The scale only confirmed the prognosis everyone made; when he hit 110 kilos last year, he decided to do something about it. He controlled his portion sizes and tried to diet.
And a few weeks later, the six-foot gent had lost 2 kilos. And his motivation.
He recalls reading Gulf News’ series on weight-loss journeys and coming across the Keto diet – which cuts carbs and focuses on the consumption of good fats and proteins to force the body into using the fat as an energy source. He decided to do some research. After much reading and weighing the pros and cons, Ateequllah thought in October 2019 that this was his way forward. “Initially for 1 to 2 week it was really tough; to suddenly stop eating carbs specially rice, rotis (flatbread), etc., which I have been eating all my life and couldn’t imagine a meal without it. But losing around 2kg in first 12 days [motivated] me to continue,” he says.
Lunch : around 12-1pm – Cheese Omlette, bone broth/ grilled chicken or fish/ avocado/ salmon sandwich with Flaxseed bread
Dinner before 7.30pm: Grilled fish with cauliflower rice, bone broth
He also began to walk – on average about a kilometer in the morning and another, similar distance, in the evening. He repeats, “I am lazy.”
This regime helped Ateequllah drop 17kg in 3.5 months, between October 2019 and mid-January 2020.
Soon, his blood pressure pills became redundant. His cholesterol levels settled down. His energy levels, like his confidence levels, rose.
Then, says Ateequllah, he took a break from Keto for a couple of months before getting back to it. Now, 11 months since his initial start, Ateequllah is a happy man. He’s down to 84kg.
He’s not done yet. And now he’s got his wife involved. “But she’s doing dirty keto,” he says. Dirty keto involves eating fats and protein and cutting down carbs but without taking into account the most nutritious option. So one could eat burger patties minus a bun instead of a grilled piece of chicken – it still works, just isn’t as healthy.
As for his own cheat meals – Ateequllah found Keto versions for favourite food – Shrataki noodles, for instance, and cauliflower biryani.
“I still need to lose 4kg more to take me to normal weight as per BMI index which I will try to achieve soon,” says a confident Ateequllah.

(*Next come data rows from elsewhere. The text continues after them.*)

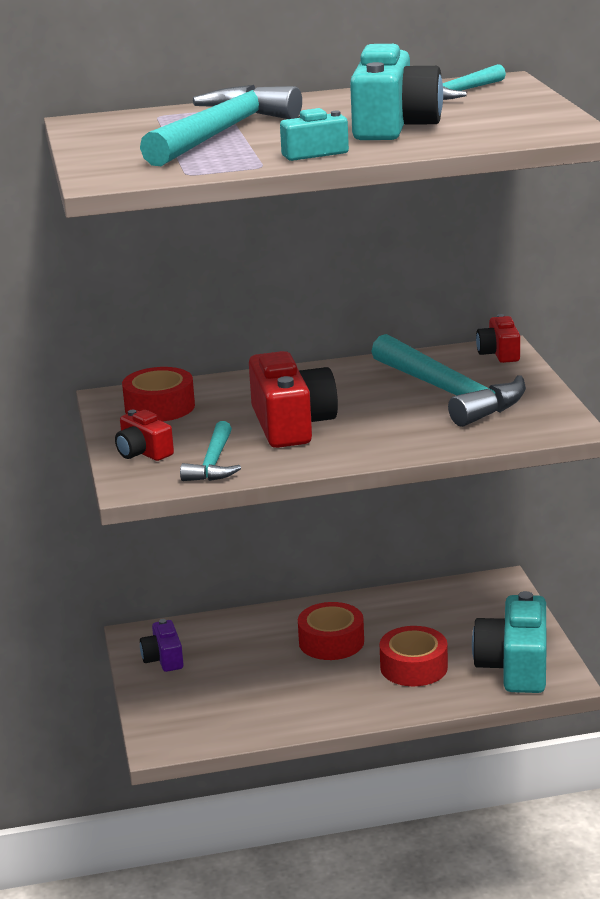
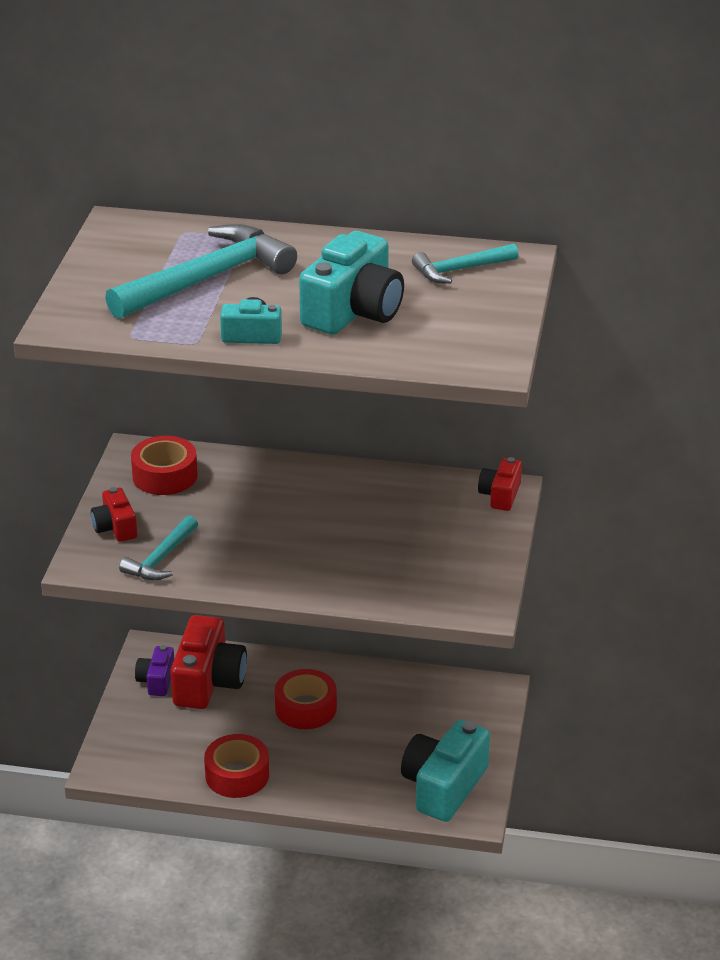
camera: 20 degrees right, 10 degrees up
red camera [249,351,338,448] -> red camera moved to [171,615,247,709]
turquoise hammer [371,334,526,427] -> none
red tape [380,626,448,686] -> red tape moved to [204,734,269,798]

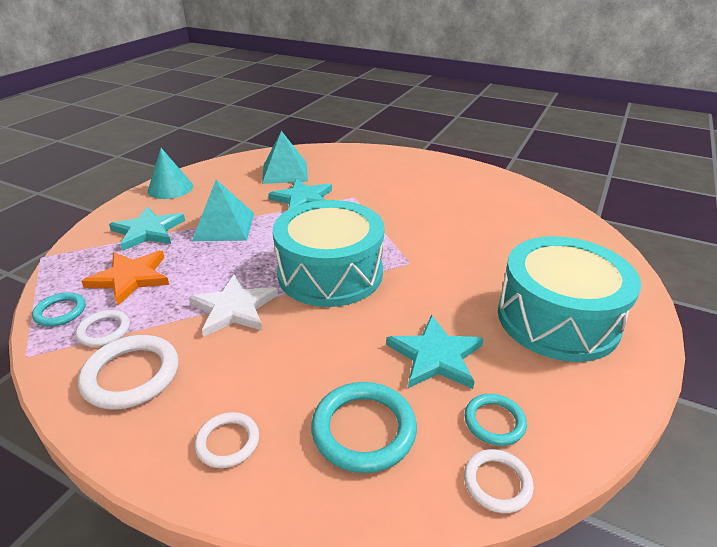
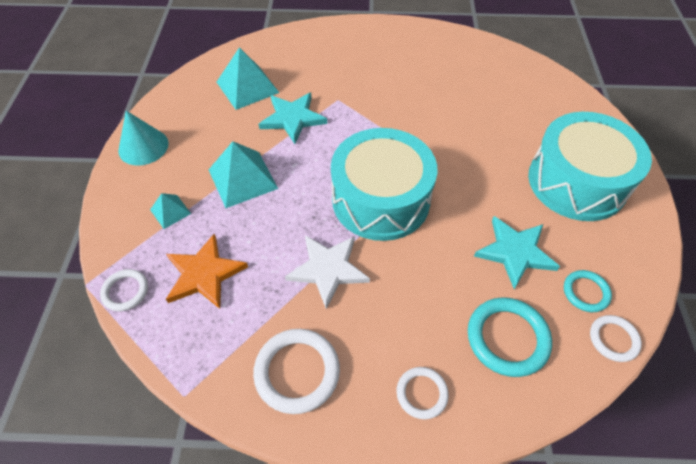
camera: 25 degrees left, 20 degrees up
turquoise ring [32,292,86,326] -> none
white ring [75,310,130,347] -> white ring moved to [100,269,148,311]
turquoise star [109,207,185,251] -> turquoise pyramid [150,193,191,229]

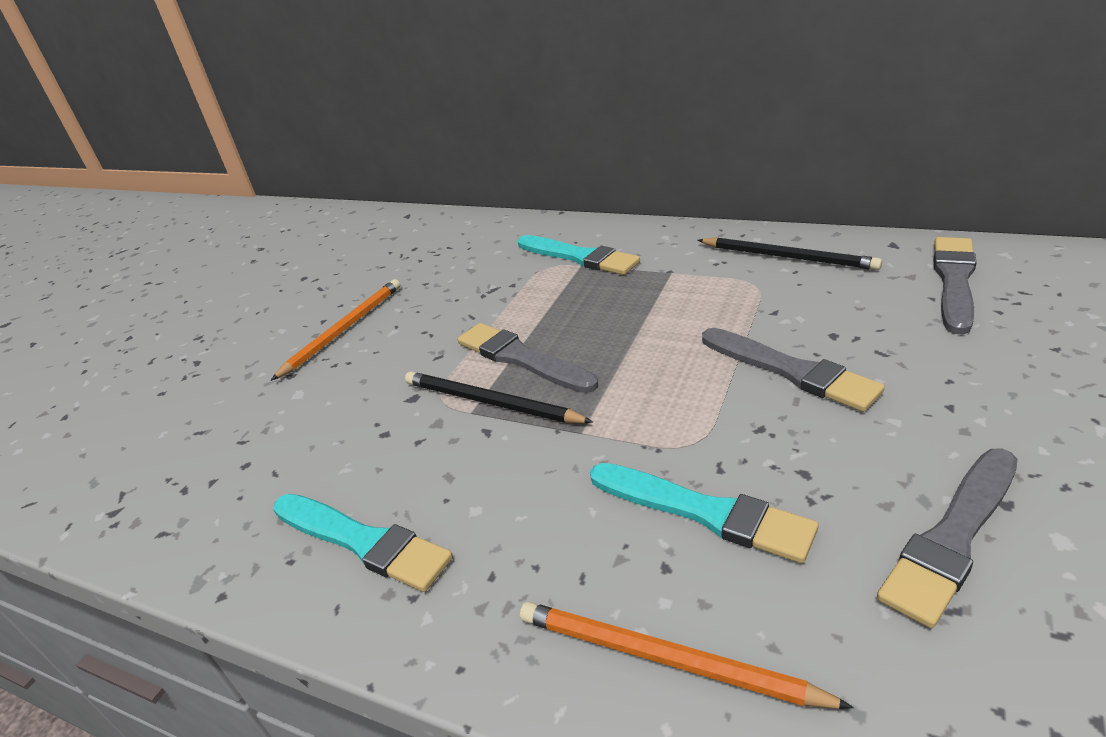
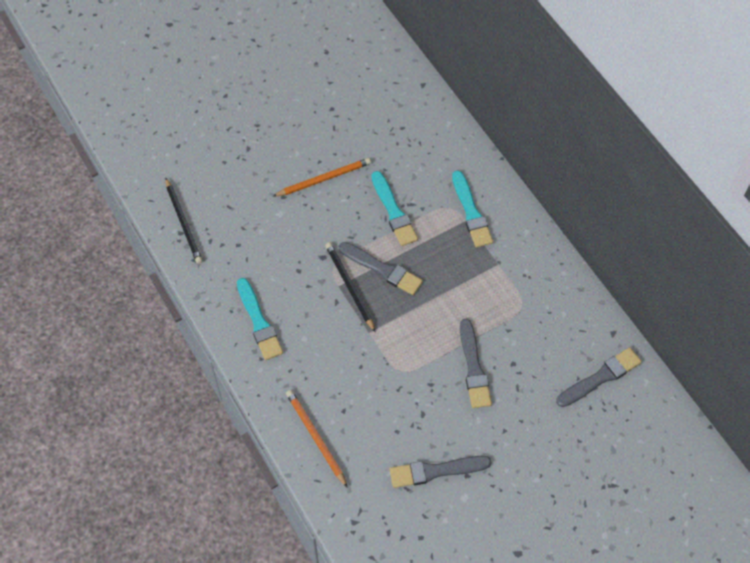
camera: 30 degrees right, 25 degrees up
grey brush [458,323,598,393] -> grey brush turned 135 degrees clockwise [339,242,423,295]
turquoise brush [590,463,819,563] -> turquoise brush moved to [372,171,418,246]
black pencil [698,237,882,270] -> black pencil moved to [165,178,203,264]

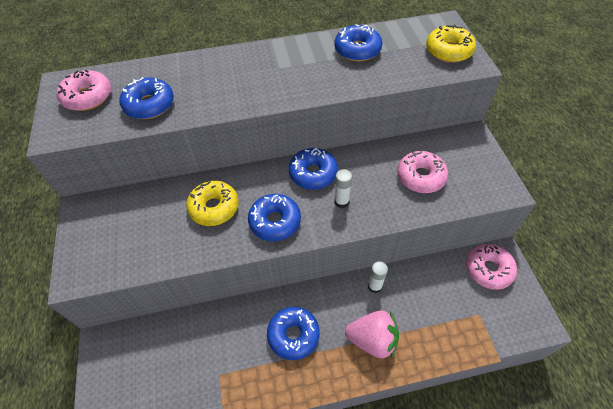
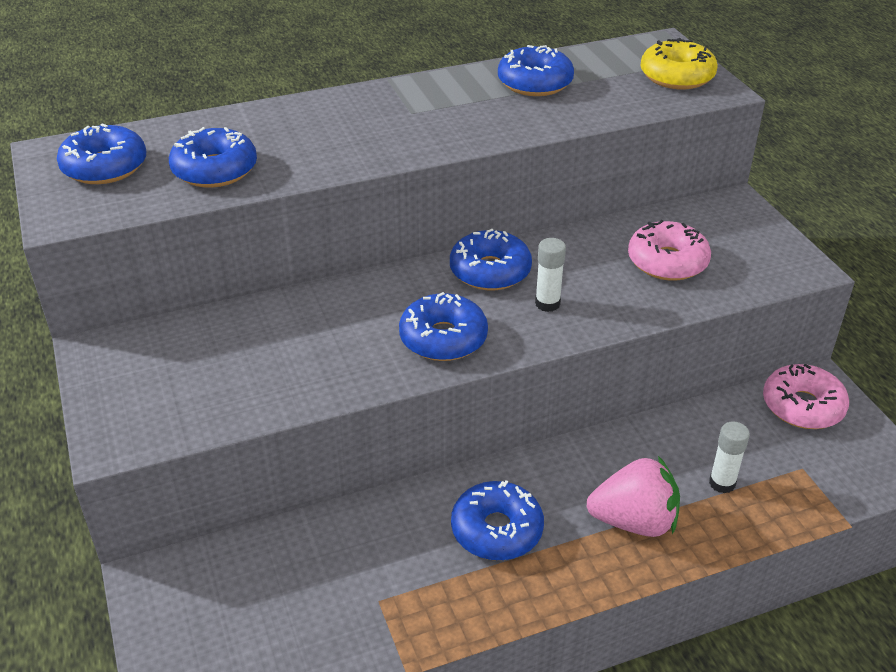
camera: 10 degrees left, 15 degrees down
pink donut [57,70,111,111] -> blue donut [57,123,146,184]
yellow donut [186,181,239,226] -> none
white glue stick [368,261,388,293] -> white glue stick moved to [709,421,750,493]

His advice to anyone following in his footsteps is: be patient. “If you eat healthy food you feel like you are making yourself stronger and healthier…even if it takes time, the results will show.”
For him they are. He’s no longer afraid to meet friends or speak to family members over Zoom. Talk of weight is no longer a rip into his self-belief; it is an assurance. Life is good.